(Dataset items)

<<<<

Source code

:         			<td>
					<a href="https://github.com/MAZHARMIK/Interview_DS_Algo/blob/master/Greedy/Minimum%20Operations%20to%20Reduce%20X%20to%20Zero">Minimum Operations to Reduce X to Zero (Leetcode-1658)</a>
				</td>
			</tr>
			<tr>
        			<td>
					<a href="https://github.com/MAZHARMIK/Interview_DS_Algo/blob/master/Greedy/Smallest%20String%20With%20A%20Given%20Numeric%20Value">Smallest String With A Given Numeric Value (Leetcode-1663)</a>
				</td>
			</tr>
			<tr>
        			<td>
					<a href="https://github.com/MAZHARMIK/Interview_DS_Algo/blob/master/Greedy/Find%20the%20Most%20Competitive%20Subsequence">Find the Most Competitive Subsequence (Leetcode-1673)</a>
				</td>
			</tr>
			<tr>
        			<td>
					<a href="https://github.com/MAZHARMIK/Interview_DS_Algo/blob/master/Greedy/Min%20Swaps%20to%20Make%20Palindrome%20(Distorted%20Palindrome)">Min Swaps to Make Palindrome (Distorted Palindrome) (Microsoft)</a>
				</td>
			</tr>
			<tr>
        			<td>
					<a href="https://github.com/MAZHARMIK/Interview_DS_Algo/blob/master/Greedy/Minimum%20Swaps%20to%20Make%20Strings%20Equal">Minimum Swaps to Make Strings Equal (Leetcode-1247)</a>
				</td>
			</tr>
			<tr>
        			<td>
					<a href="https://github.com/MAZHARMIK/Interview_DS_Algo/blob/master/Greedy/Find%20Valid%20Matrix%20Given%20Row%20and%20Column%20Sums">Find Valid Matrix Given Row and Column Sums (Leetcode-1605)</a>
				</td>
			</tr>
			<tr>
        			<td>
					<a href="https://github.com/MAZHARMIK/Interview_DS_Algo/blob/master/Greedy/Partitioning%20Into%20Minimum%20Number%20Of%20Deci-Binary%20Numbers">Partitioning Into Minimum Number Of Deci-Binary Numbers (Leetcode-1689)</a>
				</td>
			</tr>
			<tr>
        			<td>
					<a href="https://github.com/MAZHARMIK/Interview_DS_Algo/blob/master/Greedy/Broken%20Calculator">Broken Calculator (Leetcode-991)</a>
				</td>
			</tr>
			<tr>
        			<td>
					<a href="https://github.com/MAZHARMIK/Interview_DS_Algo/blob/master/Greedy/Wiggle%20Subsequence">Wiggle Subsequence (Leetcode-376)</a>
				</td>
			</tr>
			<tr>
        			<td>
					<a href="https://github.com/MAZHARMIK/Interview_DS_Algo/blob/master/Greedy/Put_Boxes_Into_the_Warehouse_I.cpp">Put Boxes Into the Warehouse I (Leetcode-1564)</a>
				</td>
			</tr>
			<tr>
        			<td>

>>>>

- **EXERCISE BRIEF**: Identify each line in the entries above that contains the string "Subsequence", and copy every such line.

- **THE ANSWER**:
					<a href="https://github.com/MAZHARMIK/Interview_DS_Algo/blob/master/Greedy/Find%20the%20Most%20Competitive%20Subsequence">Find the Most Competitive Subsequence (Leetcode-1673)</a>
					<a href="https://github.com/MAZHARMIK/Interview_DS_Algo/blob/master/Greedy/Wiggle%20Subsequence">Wiggle Subsequence (Leetcode-376)</a>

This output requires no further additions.